Problem to work on: For the string "html", find every matching line in the records and copy it.

Source texts of formatted documents:
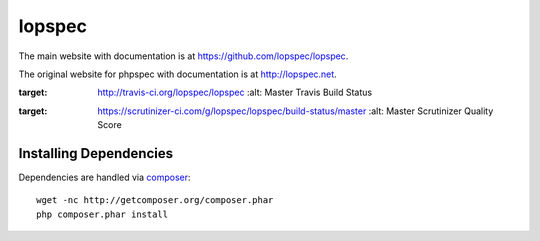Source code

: lopspec
=======

The main website with documentation is at
`https://github.com/lopspec/lopspec <https://github.com/lopspec/lopspec>`_.

The original website  for phpspec with documentation is at
`http://lopspec.net <http://lopspec.net>`_.

.. image:: https://travis-ci.org/lopspec/lopspec.svg?branch=master
:target: http://travis-ci.org/lopspec/lopspec
   :alt: Master Travis Build Status

.. image:: https://scrutinizer-ci.com/g/lopspec/lopspec/badges/quality-score.png?b=master
:target: https://scrutinizer-ci.com/g/lopspec/lopspec/build-status/master
   :alt: Master Scrutinizer Quality Score

Installing Dependencies
-----------------------

Dependencies are handled via `composer <http://getcomposer.org>`_::

   wget -nc http://getcomposer.org/composer.phar
   php composer.phar install

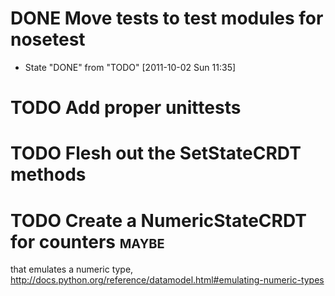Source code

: * DONE Move tests to test modules for nosetest
  - State "DONE"       from "TODO"       [2011-10-02 Sun 11:35]
* TODO Add proper unittests
* TODO Flesh out the SetStateCRDT methods
* TODO Create a NumericStateCRDT for counters                         :maybe:
   that emulates a numeric type, 
   http://docs.python.org/reference/datamodel.html#emulating-numeric-types
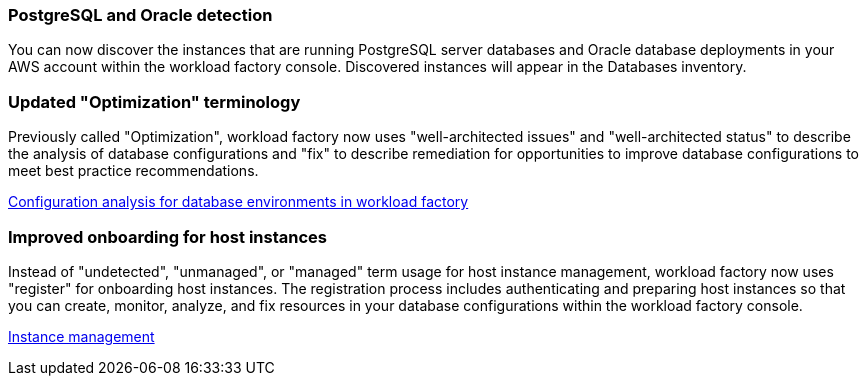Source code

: === PostgreSQL and Oracle detection

You can now discover the instances that are running PostgreSQL server databases and Oracle database deployments in your AWS account within the workload factory console. Discovered instances will appear in the Databases inventory. 

=== Updated "Optimization" terminology

Previously called "Optimization", workload factory now uses "well-architected issues" and "well-architected status" to describe the analysis of database configurations and "fix" to describe remediation for opportunities to improve database configurations to meet best practice recommendations.

link:https://docs.netapp.com/us-en/workload-databases/optimize-overview.html[Configuration analysis for database environments in workload factory]

=== Improved onboarding for host instances

Instead of "undetected", "unmanaged", or "managed" term usage for host instance management, workload factory now uses "register" for onboarding host instances. The registration process includes authenticating and preparing host instances so that you can create, monitor, analyze, and fix resources in your database configurations within the workload factory console. 

link:https://docs.netapp.com/us-en/workload-databases/manage-instance.html[Instance management]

Answer to this exercise:
   http://docs.python.org/reference/datamodel.html#emulating-numeric-types
link:https://docs.netapp.com/us-en/workload-databases/optimize-overview.html[Configuration analysis for database environments in workload factory]
link:https://docs.netapp.com/us-en/workload-databases/manage-instance.html[Instance management]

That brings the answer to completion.